Was the title meant to shock? From his home, on the outskirts of Bengaluru, the 80-year-old opens with a hearty, full laugh. “This seemed to be a title that would grab attention, at the snakes level, drugs level or the rock n’ roll level. It also reflects the age that I was talking about, the first 25 years of my life. I have had this title in mind for possibly 10 years!”
The book is an easy read with interludes from Rom’s school days, his time in service as a medic for the US Army during the Vietnam war, and at sea as a sailor, among early days of career. The trajectory catches one unawares.
It took Janaki and Whitaker nearly five years to put the book together.
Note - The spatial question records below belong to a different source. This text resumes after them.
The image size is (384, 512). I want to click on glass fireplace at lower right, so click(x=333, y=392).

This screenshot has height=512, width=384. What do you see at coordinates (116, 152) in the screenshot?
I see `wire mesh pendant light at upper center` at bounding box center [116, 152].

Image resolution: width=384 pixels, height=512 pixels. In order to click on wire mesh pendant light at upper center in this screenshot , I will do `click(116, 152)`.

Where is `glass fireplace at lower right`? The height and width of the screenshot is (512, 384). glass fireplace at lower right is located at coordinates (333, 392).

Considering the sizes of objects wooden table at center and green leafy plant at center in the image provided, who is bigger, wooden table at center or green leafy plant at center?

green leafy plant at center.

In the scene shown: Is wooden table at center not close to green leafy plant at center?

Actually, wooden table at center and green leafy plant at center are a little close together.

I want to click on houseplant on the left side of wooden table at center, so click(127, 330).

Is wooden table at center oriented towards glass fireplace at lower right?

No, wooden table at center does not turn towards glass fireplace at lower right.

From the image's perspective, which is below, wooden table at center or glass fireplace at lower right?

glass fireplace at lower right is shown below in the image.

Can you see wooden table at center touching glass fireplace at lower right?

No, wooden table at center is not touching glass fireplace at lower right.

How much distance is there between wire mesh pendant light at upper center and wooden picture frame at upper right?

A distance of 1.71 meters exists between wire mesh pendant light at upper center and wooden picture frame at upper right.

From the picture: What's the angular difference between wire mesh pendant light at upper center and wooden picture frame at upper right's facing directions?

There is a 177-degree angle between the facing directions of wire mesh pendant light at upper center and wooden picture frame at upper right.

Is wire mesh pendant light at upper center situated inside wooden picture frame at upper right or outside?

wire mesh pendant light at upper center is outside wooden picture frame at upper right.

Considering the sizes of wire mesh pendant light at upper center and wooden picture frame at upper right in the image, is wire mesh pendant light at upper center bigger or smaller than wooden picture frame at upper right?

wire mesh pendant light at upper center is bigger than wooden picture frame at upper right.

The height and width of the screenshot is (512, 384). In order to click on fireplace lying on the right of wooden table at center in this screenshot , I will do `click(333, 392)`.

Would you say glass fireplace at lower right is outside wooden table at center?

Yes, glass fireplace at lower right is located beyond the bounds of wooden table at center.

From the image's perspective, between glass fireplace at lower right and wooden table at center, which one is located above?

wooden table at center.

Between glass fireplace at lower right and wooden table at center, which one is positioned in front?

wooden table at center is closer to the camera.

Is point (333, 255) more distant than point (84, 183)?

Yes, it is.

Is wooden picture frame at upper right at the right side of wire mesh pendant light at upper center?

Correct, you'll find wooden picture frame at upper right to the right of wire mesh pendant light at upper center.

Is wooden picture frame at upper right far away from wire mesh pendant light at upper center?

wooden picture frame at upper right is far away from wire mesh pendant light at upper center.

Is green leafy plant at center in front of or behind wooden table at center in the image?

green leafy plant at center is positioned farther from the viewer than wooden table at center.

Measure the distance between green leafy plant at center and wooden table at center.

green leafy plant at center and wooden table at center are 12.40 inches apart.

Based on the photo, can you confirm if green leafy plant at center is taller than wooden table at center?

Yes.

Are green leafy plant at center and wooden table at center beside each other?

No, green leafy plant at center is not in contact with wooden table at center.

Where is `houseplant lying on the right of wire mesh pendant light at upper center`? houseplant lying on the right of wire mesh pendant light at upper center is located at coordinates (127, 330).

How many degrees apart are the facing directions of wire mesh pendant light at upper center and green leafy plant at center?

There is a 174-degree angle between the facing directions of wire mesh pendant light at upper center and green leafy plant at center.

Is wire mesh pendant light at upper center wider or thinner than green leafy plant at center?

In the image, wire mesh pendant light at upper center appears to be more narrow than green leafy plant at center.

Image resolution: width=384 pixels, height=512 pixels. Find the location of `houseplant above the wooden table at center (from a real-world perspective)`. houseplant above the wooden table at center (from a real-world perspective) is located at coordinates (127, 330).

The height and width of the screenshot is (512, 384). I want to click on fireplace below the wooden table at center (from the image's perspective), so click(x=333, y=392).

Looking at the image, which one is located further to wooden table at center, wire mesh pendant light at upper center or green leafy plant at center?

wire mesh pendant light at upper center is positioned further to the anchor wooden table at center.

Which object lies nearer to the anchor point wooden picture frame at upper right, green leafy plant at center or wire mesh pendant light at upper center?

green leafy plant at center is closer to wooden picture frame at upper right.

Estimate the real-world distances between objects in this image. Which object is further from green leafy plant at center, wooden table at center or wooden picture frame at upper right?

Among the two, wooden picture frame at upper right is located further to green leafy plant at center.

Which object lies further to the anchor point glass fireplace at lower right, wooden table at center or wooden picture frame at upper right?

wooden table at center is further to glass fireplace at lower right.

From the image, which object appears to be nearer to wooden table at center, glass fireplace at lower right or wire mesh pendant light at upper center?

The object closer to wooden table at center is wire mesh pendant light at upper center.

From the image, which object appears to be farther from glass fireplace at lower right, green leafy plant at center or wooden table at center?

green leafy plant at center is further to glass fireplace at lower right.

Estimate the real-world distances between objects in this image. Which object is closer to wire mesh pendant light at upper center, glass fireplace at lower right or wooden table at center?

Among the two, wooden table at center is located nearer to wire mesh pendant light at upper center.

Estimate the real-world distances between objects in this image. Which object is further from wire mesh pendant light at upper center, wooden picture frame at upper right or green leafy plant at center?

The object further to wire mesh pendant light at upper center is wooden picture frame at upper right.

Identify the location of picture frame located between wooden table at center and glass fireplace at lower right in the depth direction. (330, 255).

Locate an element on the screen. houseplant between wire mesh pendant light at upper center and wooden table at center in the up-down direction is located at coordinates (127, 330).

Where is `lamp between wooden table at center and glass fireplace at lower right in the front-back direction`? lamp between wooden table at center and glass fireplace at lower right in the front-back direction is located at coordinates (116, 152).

It was no single moment or incident, rather the conversations that the naturalist had with acquaintances and friends — sometimes over a glass of beer — who incessantly ask about what shaped his early life, growing up, and his time in Agumbe, that led to the idea of an autobiography.
Whitaker says, “I guess people just got sick of me telling an individual story, they said, ‘we wanna hear it all’.” His early years, sometimes in astonishingly vivid detail, thus came alive.
The details make one wonder about how well documented Whitaker’s childhood years were. “Actually, my mom [Dorris Norden] can be blamed for a lot of it because she was wonderful! The main person who shaped my worldview was my mother. She saved so many of my early writings, like the letters I sent home from school, narrating the various experiences I have had. Before she passed, she handed over everything she collected over the years. And it’s not only the letters that I wrote home, but the letters I wrote to my cousins in America. They were very fascinated by my life in India,” he recalls.